Exodus 23:7 warns against killing the righteous – assuming there are righteous people, in spite of Romans 3:10’s boldfaced declaration that there is none righteous, no not one.

I Kings 3:6 declares David to have been a righteous man – the same David who committed adultery and murder and couldn’t build the temple because he was a man of bloodshed. Job repeatedly declared himself to be righteous, and though his three friends argued that he wasn’t, in the end, God made them offer a sacrifice for their sin of speaking wrongly about Job.

The point is, righteousness is a finicky business in the Bible. Just when you think you understand it and you know that nobody is righteous, no not one, a righteous person shows up. It doesn’t have anything to do with a hermeneutic of grace or with Abraham believing God and it being counted as righteousness. The Bible simply declares certain people to be righteous, and a hermeneutic of original sin can’t make that complication go away.

Back to you, Mark.

The only difference between Noah and the other sinners who died in the flood of judgment was that God gave grace to Noah.

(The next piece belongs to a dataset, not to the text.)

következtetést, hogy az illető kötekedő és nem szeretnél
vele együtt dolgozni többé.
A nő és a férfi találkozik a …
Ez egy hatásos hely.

Well, that and the Bible’s declaration that Noah was righteous. Not only righteous, but the first person in the whole Bible to get that designation. There are two words here, one for “righteous, and one for “blameless.” “Blameless” is the Hebrew word תמים (taw-meem’), and Righteous is the Hebrew word צַדִּיק (tsa DEEK) and though both shows up repeatedly in the Hebrew Bible, the first appearance of both words is to describe Noah. Taw MEEM and tsa DEEK  both show up frequently enough to effectively wreck a theology of original sin, if it’s based on the appearances of those words.

Genesis 6:9 then explains the effects of God’s grace to Noah saying, “This is the account of Noah. Noah was a righteous man, blameless among the people of his time, and he walked with God.”

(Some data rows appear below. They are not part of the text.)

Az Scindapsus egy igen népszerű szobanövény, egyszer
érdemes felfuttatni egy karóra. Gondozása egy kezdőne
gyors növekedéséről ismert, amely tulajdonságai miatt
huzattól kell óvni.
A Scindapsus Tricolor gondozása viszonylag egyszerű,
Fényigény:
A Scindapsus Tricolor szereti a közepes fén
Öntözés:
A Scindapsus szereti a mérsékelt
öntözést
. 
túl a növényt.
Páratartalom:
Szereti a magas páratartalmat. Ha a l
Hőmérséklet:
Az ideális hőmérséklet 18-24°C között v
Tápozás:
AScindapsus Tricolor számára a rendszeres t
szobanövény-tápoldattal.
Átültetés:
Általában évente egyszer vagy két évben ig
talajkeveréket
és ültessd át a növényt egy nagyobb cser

Indeed, Noah was a blameless and righteous man who, like Enoch, “walked with God” (Gen. 5:24). But Noah was only this sort of man because God saved him by grace and empowered him to live a new life of obedience to God by that same grace. Because that’s exactly what the text says. …Oh wait. No it isn’t. That was you reading your theology into the text. But it’s not there. Please stop pretending that it is. Gosh. This is coming from the guy who once told other people to “Skip your systematic theology; read the text. It says [x]. [X].” Or to paraphrase, “It says he was righteous. He was righteous.”

The good news of Noah is that a bad guy received God’s good grace, and that same God still saves the same way today.

Wouldn’t you like to believe that’s what it says?